On March 20, 2006, CMP submitted its annual ARP 2000 filing. In its filing, CMP proposed an increase of 0.32% to its core distribution rates to take effect on July 1, 2006. A technical conference on CMP's annual ARP filing was held on April 6, 2006. On June 15, 2006, the Commission received a Stipulation entered into by CMP, the OPA and the IECG. On June 28, 2006 the Commission issued an Order Approving Stipulation. Under the terms of the Stipulation approved by the Commission, CMP's distribution rates were allowed to increase by 0.21% effective July 1, 2006. The following components comprise this year's annual price change: the basic price change of inflation (3.11%) minus productivity offset (2.75%) which yields an increase of 0.36%; on-going L.D. 665 PCB transformer costs of $57,074; and the flow-through of the following one-time adjustments; DSM assessment over-collection $46,863 (0.02%); Local Control Center distribution refunds of $2.25 million (1.00%); and one-time L.D. 665 transformer costs of $178,771 (0.08%). In addition, $1,670,148 of one-time rate reduction adjustments included in last year's price change have been removed prior to the application of this year's price index to rates. The overall result of those adjustments was a net price increase of 0.21% for distribution rates.

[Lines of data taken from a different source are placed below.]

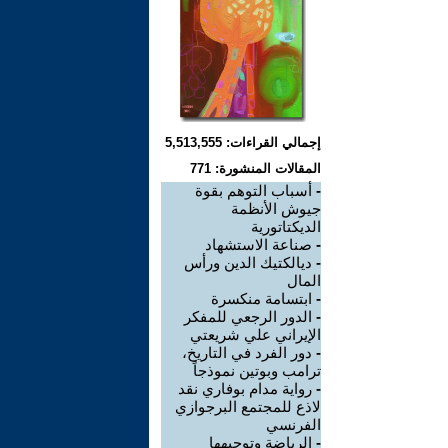
إجمالي القراءات: 5,513,555
المقالات المنشورة: 771
-
أسباب التوهم بقوة
جيوش الأنظمة
الديكتاتورية
-
صناعة الاستشهاد
-
ديالكتيك الدين ورأس
المال
-
ابتسامة منكسرة
-
الدور الرجعي للمفكر
الإيراني علي شريعتي
-
دور الفرد في التاريخ،
ترامب وبوتين نموذجاً
-
رواية مدام بوفاري نقد
لاذع للمجتمع البرجوازي
الفرنسي
-
الرياضة وتوجيهها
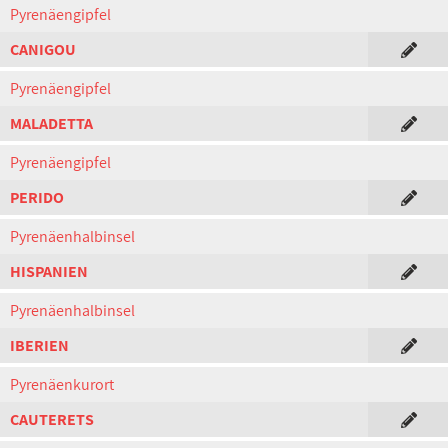
Pyrenäengipfel
CANIGOU
Pyrenäengipfel
MALADETTA
Pyrenäengipfel
PERIDO
Pyrenäenhalbinsel
HISPANIEN
Pyrenäenhalbinsel
IBERIEN
Pyrenäenkurort
CAUTERETS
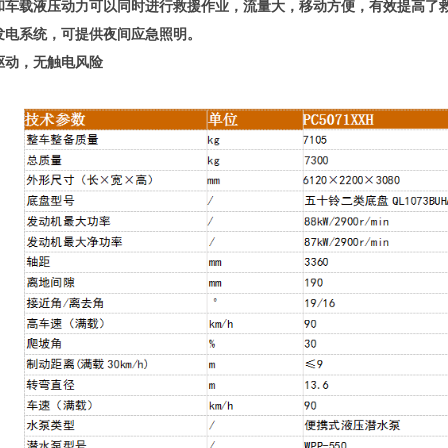
和车载液压动力可以同时进行救援作业，流量大，移动方便，有效提高了
发电系统，可提供夜间应急照明。
驱动，无触电风险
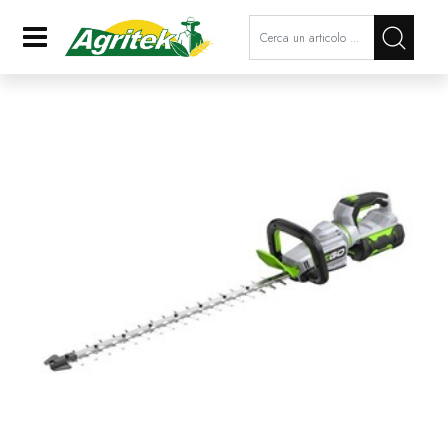
La modifica di un filtro aggiorna a
Open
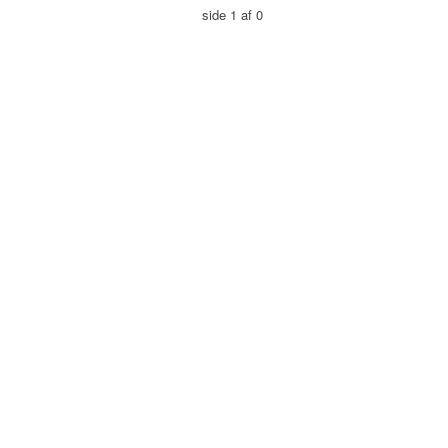
side 1 af 0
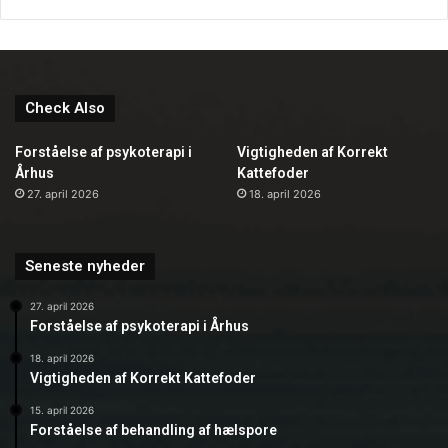
Check Also
Forståelse af psykoterapi i
Vigtigheden af Korrekt
Århus
Kattefoder
27. april 2026
18. april 2026
Seneste nyheder
27. april 2026
Forståelse af psykoterapi i Århus
18. april 2026
Vigtigheden af Korrekt Kattefoder
15. april 2026
Forståelse af behandling af hælspore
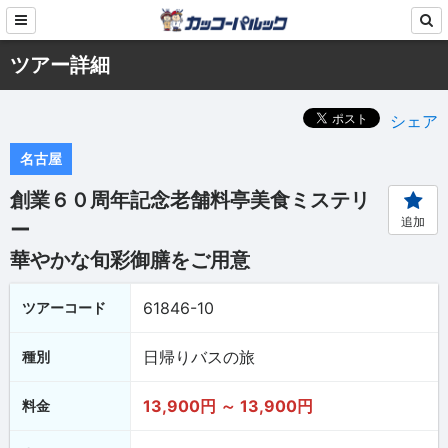
ツアー詳細
シェア
名古屋
創業６０周年記念老舗料亭美食ミステリ
追加
ー
華やかな旬彩御膳をご用意
61846-10
ツアーコード
日帰りバスの旅
種別
13,900円 ～ 13,900円
料金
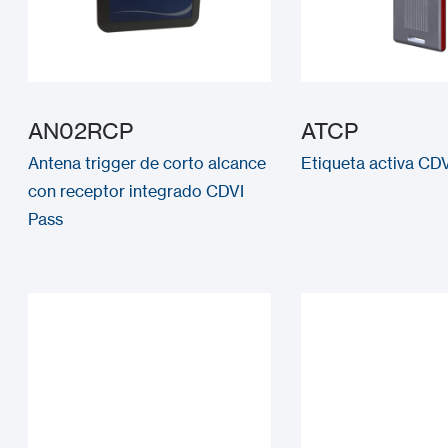
AN02RCP
ATCP
Antena trigger de corto alcance
Etiqueta activa CD
con receptor integrado CDVI
Pass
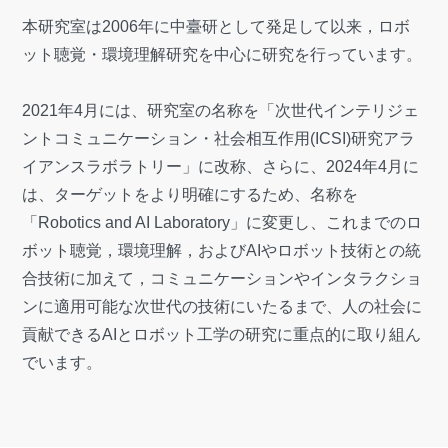
Xi Wang 先生が本研究室にご来訪されました
本研究室は2006年に中臺研として発足して以来，ロボ
ット聴覚・環境理解研究を中心に研究を行っています。
2021年4月には、研究室の名称を「次世代インテリジェ
ントコミュニケーション・社会相互作用(ICSI)研究アラ
イアンスラボラトリー」に改称、さらに、2024年4月に
は、ターゲットをより明確にするため、名称を
「Robotics and AI Laboratory」に変更し、これまでのロ
ボット聴覚，環境理解，およびAIやロボット技術との統
合技術に加えて，コミュニケーションやインタラクショ
ンに適用可能な次世代の技術にいたるまで、人の社会に
貢献できるAIとロボット工学の研究に重点的に取り組ん
でいます。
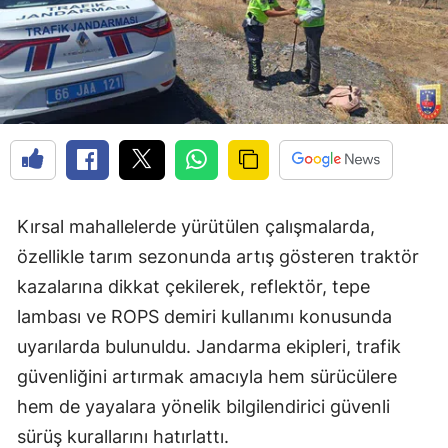
Kırsal mahallelerde yürütülen çalışmalarda,
özellikle tarım sezonunda artış gösteren traktör
kazalarına dikkat çekilerek, reflektör, tepe
lambası ve ROPS demiri kullanımı konusunda
uyarılarda bulunuldu. Jandarma ekipleri, trafik
güvenliğini artırmak amacıyla hem sürücülere
hem de yayalara yönelik bilgilendirici güvenli
sürüş kurallarını hatırlattı.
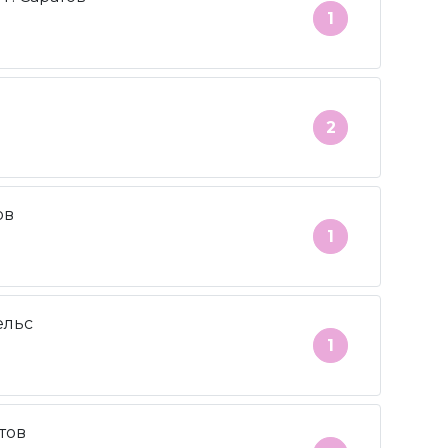
1
2
ов
1
ельс
1
атов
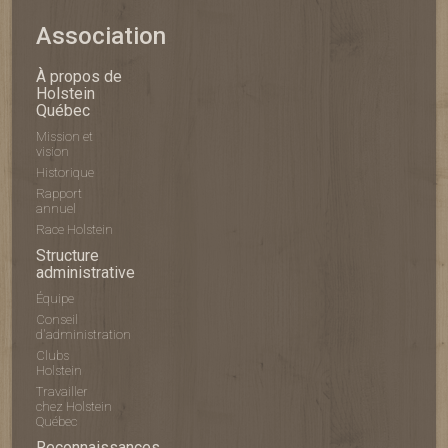
Association
À propos de
Holstein
Québec
Mission et
vision
Historique
Rapport
annuel
Race Holstein
Structure
administrative
Équipe
Conseil
d'administration
Clubs
Holstein
Travailler
chez Holstein
Québec
Reconnaissances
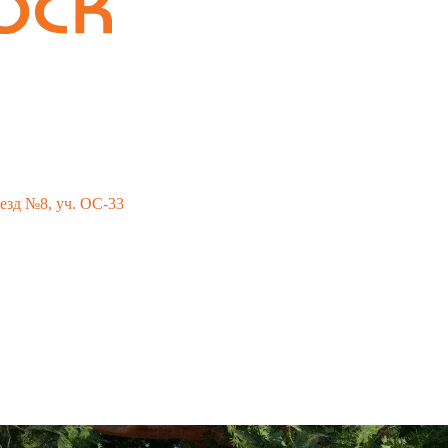
о км МКАД, «Каширский двор-3», въезд № 9
езд №8, уч. ОС-33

C. Resolution of Issues Related to PCB Transformer Replacement

During its 1999 session, the Legislature enacted L.D. 665, “An Act to Protect the Environment by Phasing Out the Use of Old Transformers that are Potential Sources of PCB Pollution.” 38 M.R.S.A. §419-B (L.D. 665). L.D. 665 established voluntary goals for the removal of transformers owned by public utilities in the state that contain polychlorinated biphenyls (PCB) in concentrations at or above 50 parts per million. As part of CMP’s last general rate case, the Commission approved a stipulation which authorized CMP to defer for recovery in a future rate case proceeding, the incremental costs of complying with L.D. 665. Maine Public Utilities Commission, Investigation of Central Maine Power Company’s Revenue Requirements and Rate Design (Phase IIB), Docket No. 97-580, Order Approving Stipulation (Feb. 24, 2000).

Since 2000, CMP has voluntarily undertaken a multi-year effort to remove PCBcontaminated equipment from its transmission and distribution system. CMP has removed all of its known PCB transformers and sources of PCB oil over 500 parts per million (PPM), as well as transformers suspected of being PCB-contaminated (50-499 ppm PCBs) near schools and waterways. CMP has used a statistical analysis to identify and remove transformers that are most likely to be PCB-contaminated. Transformers likely to be PCB-contaminated are identified by CMP as Priority A and Priority B based on the relative statistical likelihood of contamination.